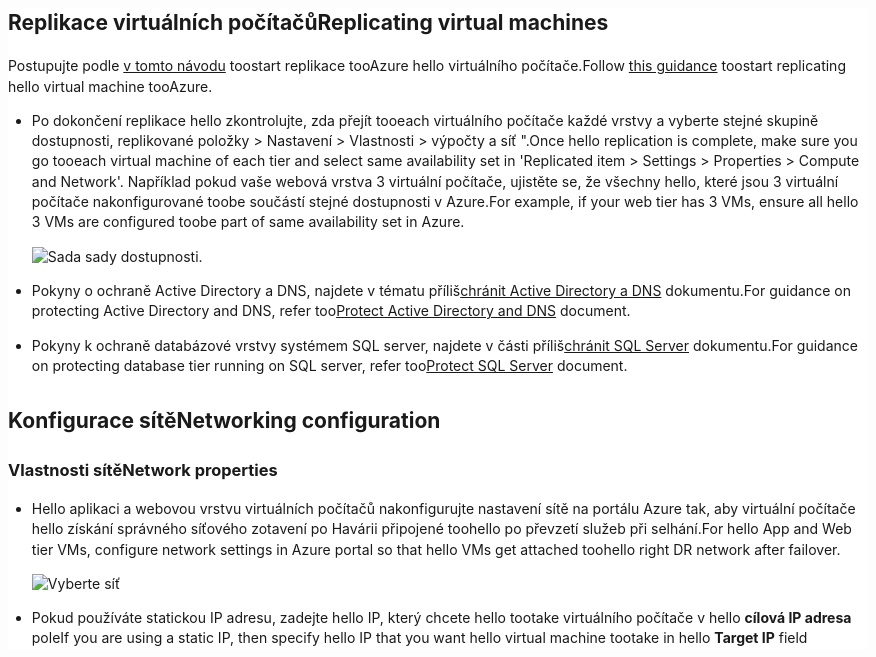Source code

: ## <a name="replicating-virtual-machines"></a><span data-ttu-id="208e8-160">Replikace virtuálních počítačů</span><span class="sxs-lookup"><span data-stu-id="208e8-160">Replicating virtual machines</span></span>

<span data-ttu-id="208e8-161">Postupujte podle [v tomto návodu](site-recovery-vmware-to-azure.md) toostart replikace tooAzure hello virtuálního počítače.</span><span class="sxs-lookup"><span data-stu-id="208e8-161">Follow [this guidance](site-recovery-vmware-to-azure.md) toostart replicating hello virtual machine tooAzure.</span></span>

* <span data-ttu-id="208e8-162">Po dokončení replikace hello zkontrolujte, zda přejít tooeach virtuálního počítače každé vrstvy a vyberte stejné skupině dostupnosti, replikované položky > Nastavení > Vlastnosti > výpočty a síť ".</span><span class="sxs-lookup"><span data-stu-id="208e8-162">Once hello replication is complete, make sure you go tooeach virtual machine of each tier and select same availability set in 'Replicated item > Settings > Properties > Compute and Network'.</span></span> <span data-ttu-id="208e8-163">Například pokud vaše webová vrstva 3 virtuální počítače, ujistěte se, že všechny hello, které jsou 3 virtuální počítače nakonfigurované toobe součástí stejné dostupnosti v Azure.</span><span class="sxs-lookup"><span data-stu-id="208e8-163">For example, if your web tier has 3 VMs, ensure all hello 3 VMs are configured toobe part of same availability set in Azure.</span></span>

    ![Sada sady dostupnosti.](./media/site-recovery-sharepoint/select-av-set.png)

* <span data-ttu-id="208e8-165">Pokyny o ochraně Active Directory a DNS, najdete v tématu příliš[chránit Active Directory a DNS](site-recovery-active-directory.md) dokumentu.</span><span class="sxs-lookup"><span data-stu-id="208e8-165">For guidance on protecting Active Directory and DNS, refer too[Protect Active Directory and DNS](site-recovery-active-directory.md) document.</span></span>

* <span data-ttu-id="208e8-166">Pokyny k ochraně databázové vrstvy systémem SQL server, najdete v části příliš[chránit SQL Server](site-recovery-active-directory.md) dokumentu.</span><span class="sxs-lookup"><span data-stu-id="208e8-166">For guidance on protecting database tier running on SQL server, refer too[Protect SQL Server](site-recovery-active-directory.md) document.</span></span>

## <a name="networking-configuration"></a><span data-ttu-id="208e8-167">Konfigurace sítě</span><span class="sxs-lookup"><span data-stu-id="208e8-167">Networking configuration</span></span>

### <a name="network-properties"></a><span data-ttu-id="208e8-168">Vlastnosti sítě</span><span class="sxs-lookup"><span data-stu-id="208e8-168">Network properties</span></span>

* <span data-ttu-id="208e8-169">Hello aplikaci a webovou vrstvu virtuálních počítačů nakonfigurujte nastavení sítě na portálu Azure tak, aby virtuální počítače hello získání správného síťového zotavení po Havárii připojené toohello po převzetí služeb při selhání.</span><span class="sxs-lookup"><span data-stu-id="208e8-169">For hello App and Web tier VMs, configure network settings in Azure portal so that hello VMs get attached toohello right DR network after failover.</span></span>

    ![Vyberte síť](./media/site-recovery-sharepoint/select-network.png)


* <span data-ttu-id="208e8-171">Pokud používáte statickou IP adresu, zadejte hello IP, který chcete hello tootake virtuálního počítače v hello **cílová IP adresa** pole</span><span class="sxs-lookup"><span data-stu-id="208e8-171">If you are using a static IP, then specify hello IP that you want hello virtual machine tootake in hello **Target IP** field</span></span>
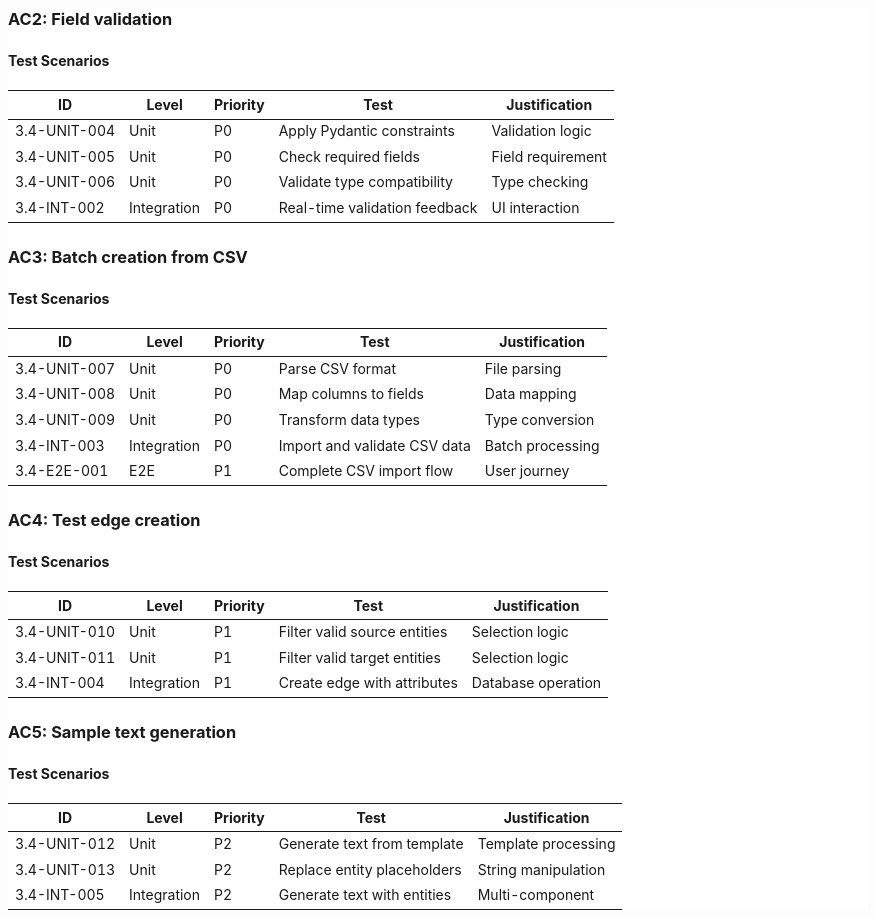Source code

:### AC2: Field validation

#### Test Scenarios

| ID | Level | Priority | Test | Justification |
| --- | --- | --- | --- | --- |
| 3.4-UNIT-004 | Unit | P0 | Apply Pydantic constraints | Validation logic |
| 3.4-UNIT-005 | Unit | P0 | Check required fields | Field requirement |
| 3.4-UNIT-006 | Unit | P0 | Validate type compatibility | Type checking |
| 3.4-INT-002 | Integration | P0 | Real-time validation feedback | UI interaction |

### AC3: Batch creation from CSV

#### Test Scenarios

| ID | Level | Priority | Test | Justification |
| --- | --- | --- | --- | --- |
| 3.4-UNIT-007 | Unit | P0 | Parse CSV format | File parsing |
| 3.4-UNIT-008 | Unit | P0 | Map columns to fields | Data mapping |
| 3.4-UNIT-009 | Unit | P0 | Transform data types | Type conversion |
| 3.4-INT-003 | Integration | P0 | Import and validate CSV data | Batch processing |
| 3.4-E2E-001 | E2E | P1 | Complete CSV import flow | User journey |

### AC4: Test edge creation

#### Test Scenarios

| ID | Level | Priority | Test | Justification |
| --- | --- | --- | --- | --- |
| 3.4-UNIT-010 | Unit | P1 | Filter valid source entities | Selection logic |
| 3.4-UNIT-011 | Unit | P1 | Filter valid target entities | Selection logic |
| 3.4-INT-004 | Integration | P1 | Create edge with attributes | Database operation |

### AC5: Sample text generation

#### Test Scenarios

| ID | Level | Priority | Test | Justification |
| --- | --- | --- | --- | --- |
| 3.4-UNIT-012 | Unit | P2 | Generate text from template | Template processing |
| 3.4-UNIT-013 | Unit | P2 | Replace entity placeholders | String manipulation |
| 3.4-INT-005 | Integration | P2 | Generate text with entities | Multi-component |
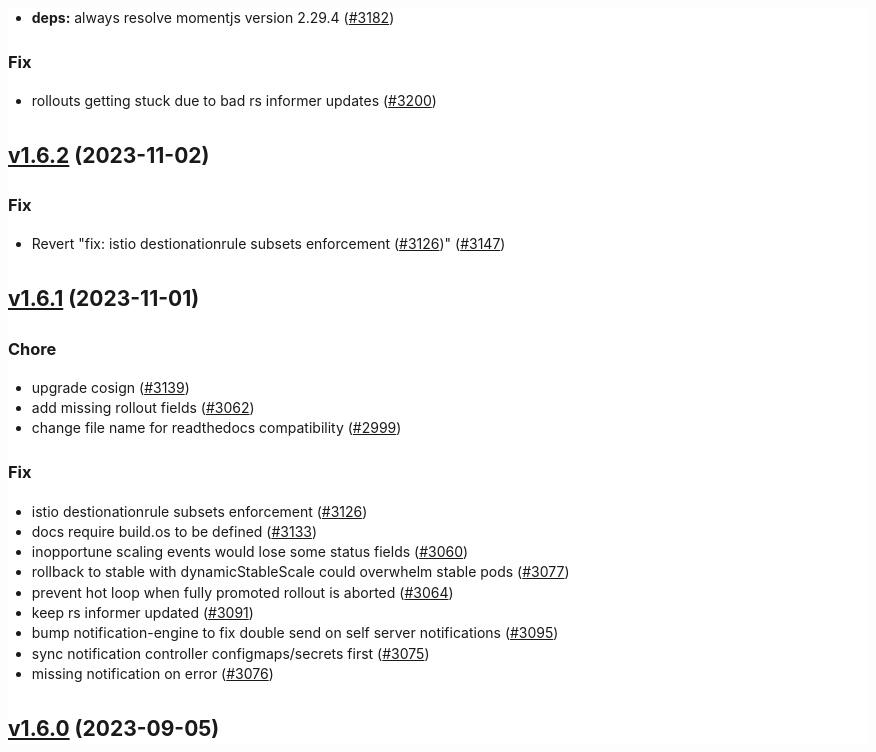 * **deps:** always resolve momentjs version 2.29.4 ([#3182](https://github.com/argoproj/argo-rollouts/issues/3182))

### Fix

* rollouts getting stuck due to bad rs informer updates ([#3200](https://github.com/argoproj/argo-rollouts/issues/3200))


<a name="v1.6.2"></a>
## [v1.6.2](https://github.com/argoproj/argo-rollouts/compare/v1.6.1...v1.6.2) (2023-11-02)

### Fix

* Revert "fix: istio destionationrule subsets enforcement ([#3126](https://github.com/argoproj/argo-rollouts/issues/3126))" ([#3147](https://github.com/argoproj/argo-rollouts/issues/3147))


<a name="v1.6.1"></a>
## [v1.6.1](https://github.com/argoproj/argo-rollouts/compare/v1.6.0...v1.6.1) (2023-11-01)

### Chore

* upgrade cosign ([#3139](https://github.com/argoproj/argo-rollouts/issues/3139))
* add missing rollout fields ([#3062](https://github.com/argoproj/argo-rollouts/issues/3062))
* change file name for readthedocs compatibility ([#2999](https://github.com/argoproj/argo-rollouts/issues/2999))

### Fix

* istio destionationrule subsets enforcement ([#3126](https://github.com/argoproj/argo-rollouts/issues/3126))
* docs require build.os to be defined ([#3133](https://github.com/argoproj/argo-rollouts/issues/3133))
* inopportune scaling events would lose some status fields ([#3060](https://github.com/argoproj/argo-rollouts/issues/3060))
* rollback to stable with dynamicStableScale could overwhelm stable pods ([#3077](https://github.com/argoproj/argo-rollouts/issues/3077))
* prevent hot loop when fully promoted rollout is aborted ([#3064](https://github.com/argoproj/argo-rollouts/issues/3064))
* keep rs informer updated ([#3091](https://github.com/argoproj/argo-rollouts/issues/3091))
* bump notification-engine to fix double send on self server notifications ([#3095](https://github.com/argoproj/argo-rollouts/issues/3095))
* sync notification controller configmaps/secrets first ([#3075](https://github.com/argoproj/argo-rollouts/issues/3075))
* missing notification on error ([#3076](https://github.com/argoproj/argo-rollouts/issues/3076))


<a name="v1.6.0"></a>
## [v1.6.0](https://github.com/argoproj/argo-rollouts/compare/v1.6.0-rc1...v1.6.0) (2023-09-05)

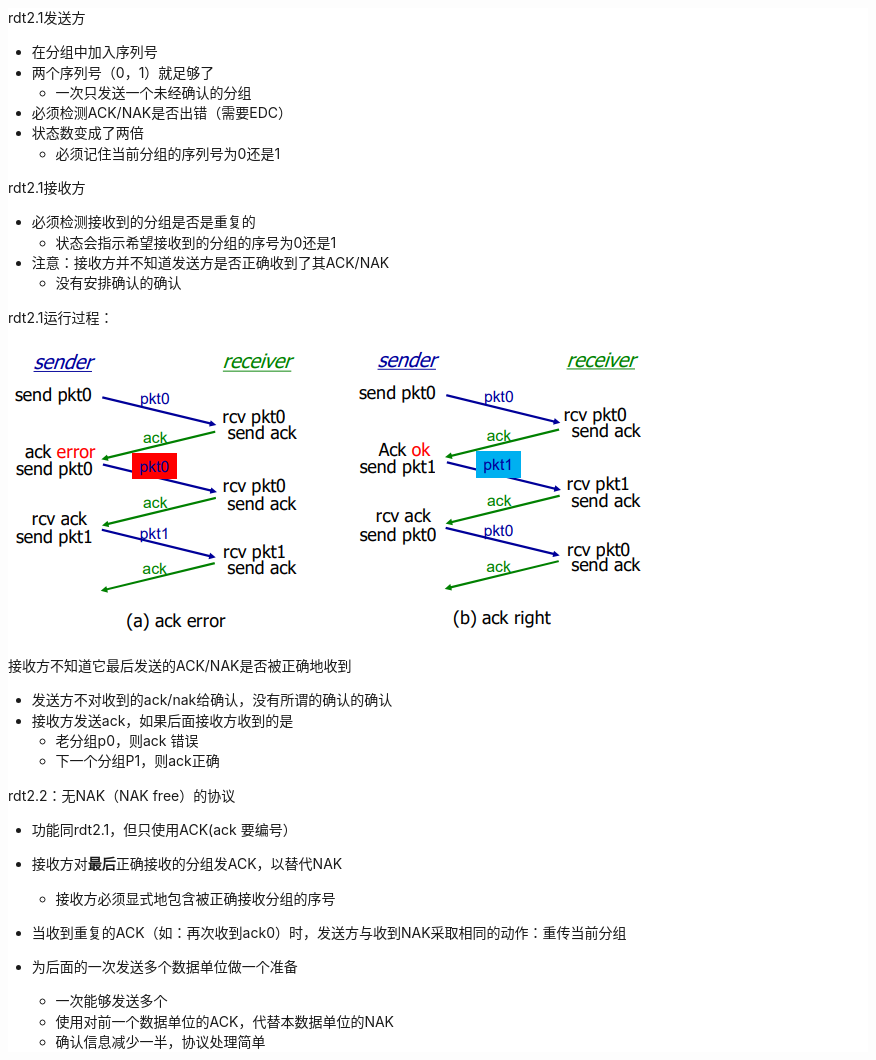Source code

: rdt2.1发送方

- 在分组中加入序列号
- 两个序列号（0，1）就足够了
  - 一次只发送一个未经确认的分组
- 必须检测ACK/NAK是否出错（需要EDC）
- 状态数变成了两倍
  - 必须记住当前分组的序列号为0还是1

rdt2.1接收方

- 必须检测接收到的分组是否是重复的
  - 状态会指示希望接收到的分组的序号为0还是1
- 注意：接收方并不知道发送方是否正确收到了其ACK/NAK
  - 没有安排确认的确认



rdt2.1运行过程：

![image-20210820083417442](传输层/image-20210820083417442.png)

接收方不知道它最后发送的ACK/NAK是否被正确地收到

- 发送方不对收到的ack/nak给确认，没有所谓的确认的确认
- 接收方发送ack，如果后面接收方收到的是
  - 老分组p0，则ack 错误
  - 下一个分组P1，则ack正确



rdt2.2：无NAK（NAK free）的协议

- 功能同rdt2.1，但只使用ACK(ack 要编号）

- 接收方对**最后**正确接收的分组发ACK，以替代NAK

  - 接收方必须显式地包含被正确接收分组的序号

- 当收到重复的ACK（如：再次收到ack0）时，发送方与收到NAK采取相同的动作：重传当前分组

- 为后面的一次发送多个数据单位做一个准备

  - 一次能够发送多个
  - 使用对前一个数据单位的ACK，代替本数据单位的NAK
  - 确认信息减少一半，协议处理简单
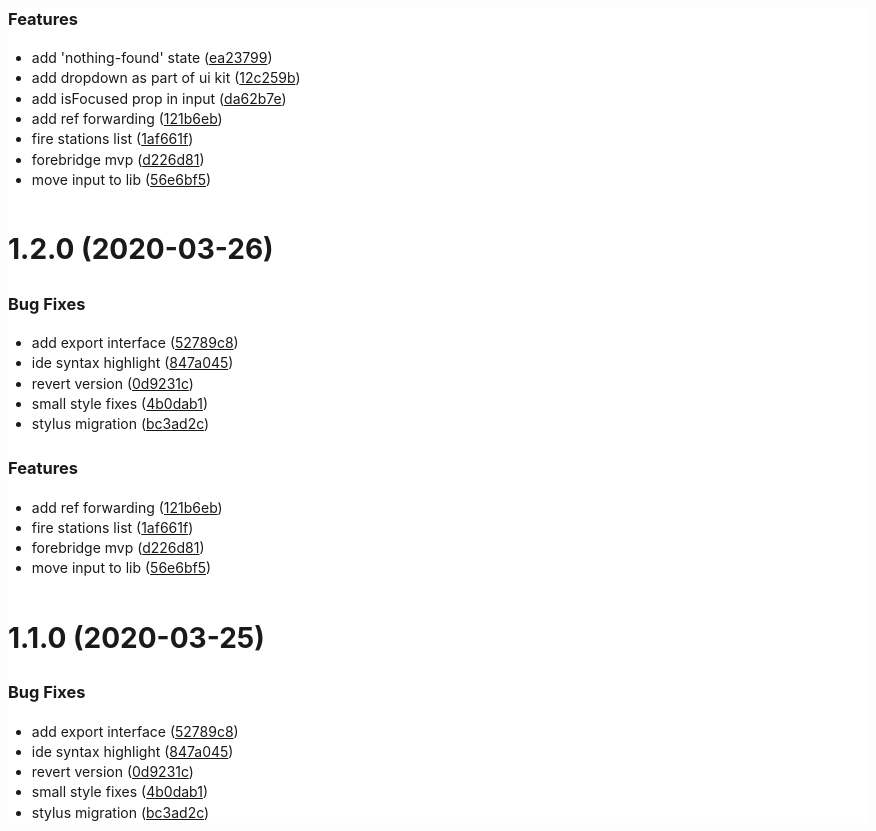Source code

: ### Features

- add 'nothing-found' state ([ea23799](https://gitlab.com/kontur-private/k2/k2-front-end/commit/ea237997fa0d8fbd172405f1ceea1e75972ef71a))
- add dropdown as part of ui kit ([12c259b](https://gitlab.com/kontur-private/k2/k2-front-end/commit/12c259b02ce307b754841a4ae98ef33ea5a4df2c))
- add isFocused prop in input ([da62b7e](https://gitlab.com/kontur-private/k2/k2-front-end/commit/da62b7ece5f15f11118b48e76697d3e457d6822c))
- add ref forwarding ([121b6eb](https://gitlab.com/kontur-private/k2/k2-front-end/commit/121b6eb3dcd27a8c62585337cc2ee4ec22d9e851))
- fire stations list ([1af661f](https://gitlab.com/kontur-private/k2/k2-front-end/commit/1af661f87832a04829cc511186c6b16643f96013))
- forebridge mvp ([d226d81](https://gitlab.com/kontur-private/k2/k2-front-end/commit/d226d81c527a6df9e6622df26e48c0e6321933de))
- move input to lib ([56e6bf5](https://gitlab.com/kontur-private/k2/k2-front-end/commit/56e6bf5bf0789765e4ee18c59ed4c203262a2baf))

# 1.2.0 (2020-03-26)

### Bug Fixes

- add export interface ([52789c8](https://gitlab.com/kontur-private/k2/k2-front-end/commit/52789c897b6ef46e7a289058d855baa69ac428b5))
- ide syntax highlight ([847a045](https://gitlab.com/kontur-private/k2/k2-front-end/commit/847a0450123ea0307ba36af55ac2806ae75054a9))
- revert version ([0d9231c](https://gitlab.com/kontur-private/k2/k2-front-end/commit/0d9231ca15dd34209055c93454edb0fdc2f16c29))
- small style fixes ([4b0dab1](https://gitlab.com/kontur-private/k2/k2-front-end/commit/4b0dab17c5088d5ec1e4ba7899c2adff9a15c314))
- stylus migration ([bc3ad2c](https://gitlab.com/kontur-private/k2/k2-front-end/commit/bc3ad2cdc8e1cda1a55094b18e1053f2028b27ce))

### Features

- add ref forwarding ([121b6eb](https://gitlab.com/kontur-private/k2/k2-front-end/commit/121b6eb3dcd27a8c62585337cc2ee4ec22d9e851))
- fire stations list ([1af661f](https://gitlab.com/kontur-private/k2/k2-front-end/commit/1af661f87832a04829cc511186c6b16643f96013))
- forebridge mvp ([d226d81](https://gitlab.com/kontur-private/k2/k2-front-end/commit/d226d81c527a6df9e6622df26e48c0e6321933de))
- move input to lib ([56e6bf5](https://gitlab.com/kontur-private/k2/k2-front-end/commit/56e6bf5bf0789765e4ee18c59ed4c203262a2baf))

# 1.1.0 (2020-03-25)

### Bug Fixes

- add export interface ([52789c8](https://gitlab.com/kontur-private/k2/k2-front-end/commit/52789c897b6ef46e7a289058d855baa69ac428b5))
- ide syntax highlight ([847a045](https://gitlab.com/kontur-private/k2/k2-front-end/commit/847a0450123ea0307ba36af55ac2806ae75054a9))
- revert version ([0d9231c](https://gitlab.com/kontur-private/k2/k2-front-end/commit/0d9231ca15dd34209055c93454edb0fdc2f16c29))
- small style fixes ([4b0dab1](https://gitlab.com/kontur-private/k2/k2-front-end/commit/4b0dab17c5088d5ec1e4ba7899c2adff9a15c314))
- stylus migration ([bc3ad2c](https://gitlab.com/kontur-private/k2/k2-front-end/commit/bc3ad2cdc8e1cda1a55094b18e1053f2028b27ce))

### Activity
Your answer must be the exact lines of the records from the first one through the line containing "virtual machine tooAzure.</span></span>", with no pictures in it.

### Result
Source code

: ## <a name="replicating-virtual-machines"></a><span data-ttu-id="208e8-160">Replikace virtuálních počítačů</span><span class="sxs-lookup"><span data-stu-id="208e8-160">Replicating virtual machines</span></span>

<span data-ttu-id="208e8-161">Postupujte podle [v tomto návodu](site-recovery-vmware-to-azure.md) toostart replikace tooAzure hello virtuálního počítače.</span><span class="sxs-lookup"><span data-stu-id="208e8-161">Follow [this guidance](site-recovery-vmware-to-azure.md) toostart replicating hello virtual machine tooAzure.</span></span>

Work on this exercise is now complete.